Lemang disebut juga lamang oleh masyarakat Minang. Di Minangkabau, tidak jarang ditemukan malamang atau membuat lemang setiap perayaan-perayaan besar umat Islam. Hal ini pada awalnya disebabkan oleh seorang ulama terkenal di Pariaman, Sumatera Barat yang mengajak masyarakat untuk tidak lagi mengonsumsi makanan-makanan haram menurut ajaran Islam.
Dahulu kala ada seorang ulama yang berasal dari Pariaman yang berkunjung ke rumah-rumah orang untuk menyebarkan ajaran agama Islam bernama Syekh Burhanuddin. Saat beliau berkunjung ke rumah-rumah orang, ia seringkali disambut dengan jamuan hidangan haram seperti rendang tikus, gulai babi, dan ular goreng. Hal ini membuat Syekh mengajarkan cara membuat lemang sebagai makanan halal pada waktu berkunjung ke rumah orang-orang sehingga masyarakat tidak lagi memakai peralatan memasak yang telah digunakan untuk memasak makanan-makanan haram.

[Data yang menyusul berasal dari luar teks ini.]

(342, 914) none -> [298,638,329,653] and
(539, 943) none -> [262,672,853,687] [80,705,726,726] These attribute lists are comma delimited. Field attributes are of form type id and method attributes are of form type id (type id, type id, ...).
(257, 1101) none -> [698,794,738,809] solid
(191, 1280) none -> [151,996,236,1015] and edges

Syekh pun mengambil ruas bambu yang belum disentuh siapapun, memasukan beras dan air ke bagian dalamnya yang telah dilapisi dengan daun pisang agar tidak terkena serbuk bambu, lalu memasaknya dengan cara dibakar. Proses memasak ini pun ditiru oleh masyarakat sekitar dan menjadi kebiasaan orang Pariaman untuk membuatnya setiap perayaan-perayaan, khususnya perayaan hari besar umat Islam.